Un amico mi ha rivelato la storiella amena, forse inventata, di un utilizzatore ossessivo di Facebook, che ha provato a staccarsene per qualche ora, così ponendo la sua attenzione su persone in carne e ossa, scoprendo che erano i suoi famigliari: una barzelletta con tratti di verità.
Eppure ci sono altre verità a cui non pensiamo, perché non ce le dicono, e che appartengono alla pur reale bellezza del mondo, dove altruismo e dedizione non sono parole vuote e retoriche, ma fatte proprie fino addirittura al dare la vita per gli altri. Direbbe, ancora Rumiz, parole che vengono dal “bene ostinato”.
Sempre in questi giorni infatti è rimbalzata in città sul quotidiano la notizia commovente di una donna eroica, Natalia Maovaz, di origine triestina, morta lo scorso 15 luglio nel cercare di salvare una bambina in mare: non ci ha pensato su a buttarsi, pur avendo anche lei due figlie piccole.
Si dice di solito, di queste persone protagoniste di simili gesti, che son morte così come hanno vissuto. Sta di fatto che c’è chi gli occhi li usa per guardare e capire le spesso invisibili trame della vita, altri li usano solo per consumare la vita nei passatempi peraltro alla fine anche noiosi e ripetitivi.
E c’è chi si sofferma ad ascoltare, sottraendo l’udito al rumore stordente per cogliere alcune parole dense di possibili svolte interiori, come i due coniugi facoltosi, lui americano, lei italiana, che si sono lasciati toccare dalle parole di Papa Francesco a Lampedusa ed hanno deciso di investire denaro in un’impresa originale, una nave equipaggiata di tutto punto, con medici e personale a bordo, per dare una mano a salvare qualche vita umana in più nel Mediterraneo.
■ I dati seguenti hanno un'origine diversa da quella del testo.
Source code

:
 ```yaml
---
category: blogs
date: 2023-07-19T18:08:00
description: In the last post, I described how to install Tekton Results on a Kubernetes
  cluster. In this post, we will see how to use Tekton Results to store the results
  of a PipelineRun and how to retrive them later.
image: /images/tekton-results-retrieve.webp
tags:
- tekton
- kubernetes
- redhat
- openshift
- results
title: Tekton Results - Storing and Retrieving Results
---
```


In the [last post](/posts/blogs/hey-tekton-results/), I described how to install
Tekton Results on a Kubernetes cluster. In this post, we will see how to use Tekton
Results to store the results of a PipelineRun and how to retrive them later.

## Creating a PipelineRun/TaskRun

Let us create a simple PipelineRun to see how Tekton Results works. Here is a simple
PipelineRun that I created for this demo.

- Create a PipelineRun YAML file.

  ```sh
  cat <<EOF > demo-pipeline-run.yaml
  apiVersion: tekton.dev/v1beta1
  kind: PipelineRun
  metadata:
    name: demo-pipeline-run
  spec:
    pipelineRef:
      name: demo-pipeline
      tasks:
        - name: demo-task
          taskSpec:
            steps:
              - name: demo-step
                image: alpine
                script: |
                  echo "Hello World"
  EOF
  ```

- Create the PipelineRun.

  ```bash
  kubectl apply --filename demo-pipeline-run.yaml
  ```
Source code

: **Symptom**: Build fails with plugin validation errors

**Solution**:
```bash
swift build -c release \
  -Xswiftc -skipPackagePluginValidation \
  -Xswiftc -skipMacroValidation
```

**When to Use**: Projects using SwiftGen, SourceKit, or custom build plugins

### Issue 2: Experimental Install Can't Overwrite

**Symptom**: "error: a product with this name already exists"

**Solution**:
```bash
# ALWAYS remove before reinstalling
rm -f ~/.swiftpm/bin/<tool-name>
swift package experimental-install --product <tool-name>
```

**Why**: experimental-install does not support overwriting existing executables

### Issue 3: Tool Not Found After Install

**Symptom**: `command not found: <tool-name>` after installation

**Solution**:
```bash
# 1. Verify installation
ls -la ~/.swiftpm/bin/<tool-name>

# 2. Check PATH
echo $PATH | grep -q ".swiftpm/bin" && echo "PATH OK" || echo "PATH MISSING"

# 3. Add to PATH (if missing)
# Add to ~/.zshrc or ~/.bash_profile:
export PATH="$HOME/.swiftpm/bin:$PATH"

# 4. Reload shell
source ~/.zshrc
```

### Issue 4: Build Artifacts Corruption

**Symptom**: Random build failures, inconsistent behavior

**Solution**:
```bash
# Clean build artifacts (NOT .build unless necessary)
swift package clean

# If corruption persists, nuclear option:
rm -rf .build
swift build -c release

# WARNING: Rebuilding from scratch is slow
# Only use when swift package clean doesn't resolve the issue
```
Potendoselo permettere, hanno fatto davvero una scelta giusta.
Allora forse molto dipende dal riattivare i sensi atrofizzati, la vista usata per capire, guardare per capire, l’udito per ascoltare, riducendo le parole a vanvera che diciamo parlando spesso solo di noi stessi come se altro non ci fosse al mondo e magari scoprendo un’altra dimensione dei sensi, quella invisibile e pur presente in tutti, magari a nostra insaputa, quella che ti fa vedere con altri occhi, come ci insegnano i nostri fratelli africani con un loro straordinario proverbio: “È cieco chi guarda solo con gli occhi”.